Padahal fakta menyebutkan dari suatu literatur ada 20 sampai 40 persen angka kejadian fimosis pada bayi usia di bawah enam bulan. Ibaratnya dari 10 anak, dua sampai empat diantaranya menderita fimosis. “Indikasi media banyak. Fimosis harus disunat walaupun bayi. Ini penyakit keturunan. Dari bapak atau ibunya. Orang tua enggak banyak tahu. Dokter juga jarang ngecek kelaminnya. Anak hanya dikira batuk pilek, padahal sebenarnya fimosis juga sering sebabkan demam,” tambahnya.

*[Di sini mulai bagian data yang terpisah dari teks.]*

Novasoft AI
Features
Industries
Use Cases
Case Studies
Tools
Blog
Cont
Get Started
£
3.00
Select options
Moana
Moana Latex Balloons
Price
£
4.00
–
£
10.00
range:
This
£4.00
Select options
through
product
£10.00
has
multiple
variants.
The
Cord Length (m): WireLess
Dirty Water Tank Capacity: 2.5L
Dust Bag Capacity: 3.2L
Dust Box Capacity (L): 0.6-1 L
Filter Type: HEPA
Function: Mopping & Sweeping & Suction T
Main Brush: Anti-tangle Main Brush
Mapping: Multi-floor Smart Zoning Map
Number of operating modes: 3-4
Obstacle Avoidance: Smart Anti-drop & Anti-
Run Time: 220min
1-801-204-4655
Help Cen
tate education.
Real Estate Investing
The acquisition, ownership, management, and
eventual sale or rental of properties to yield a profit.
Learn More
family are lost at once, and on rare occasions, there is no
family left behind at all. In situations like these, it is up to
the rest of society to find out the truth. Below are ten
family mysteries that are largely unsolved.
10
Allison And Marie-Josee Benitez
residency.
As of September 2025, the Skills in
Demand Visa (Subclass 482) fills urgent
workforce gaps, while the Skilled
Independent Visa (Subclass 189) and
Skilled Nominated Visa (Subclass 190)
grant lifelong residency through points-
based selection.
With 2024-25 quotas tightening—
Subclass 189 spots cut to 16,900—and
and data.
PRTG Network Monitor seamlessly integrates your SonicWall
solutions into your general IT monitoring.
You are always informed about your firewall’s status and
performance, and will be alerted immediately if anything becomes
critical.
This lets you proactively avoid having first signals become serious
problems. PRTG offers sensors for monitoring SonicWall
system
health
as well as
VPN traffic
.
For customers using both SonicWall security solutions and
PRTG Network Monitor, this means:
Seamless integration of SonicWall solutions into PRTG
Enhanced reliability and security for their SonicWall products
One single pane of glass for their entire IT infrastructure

Fimosis ialah keadaan di mana terjadi konstriksi atau penyempitan dari ujung kulit depan (foreskin) penis. Fimosis bisa ditemukan karena faktor genetikal (bawaan sejak lahir) atau juga bisa akibat peradangan lubang pada kulit penis.

Pada tahun 2007, World Health Organization (WHO) memperkirakan ada sepertiga laki-laki berusia lebih dari atau sama dengan 15 tahun di seluruh dunia yang disirkumsisi. Dari angka ini, 70 persen di antaranya dilakukan atas latar belakang agama, sisanya dilatarbelakangi oleh alasan kesehatan dan adanya indikasi medis yang menyebabkan pasien dianjurkan untuk segera dilakukan sirkumsisi.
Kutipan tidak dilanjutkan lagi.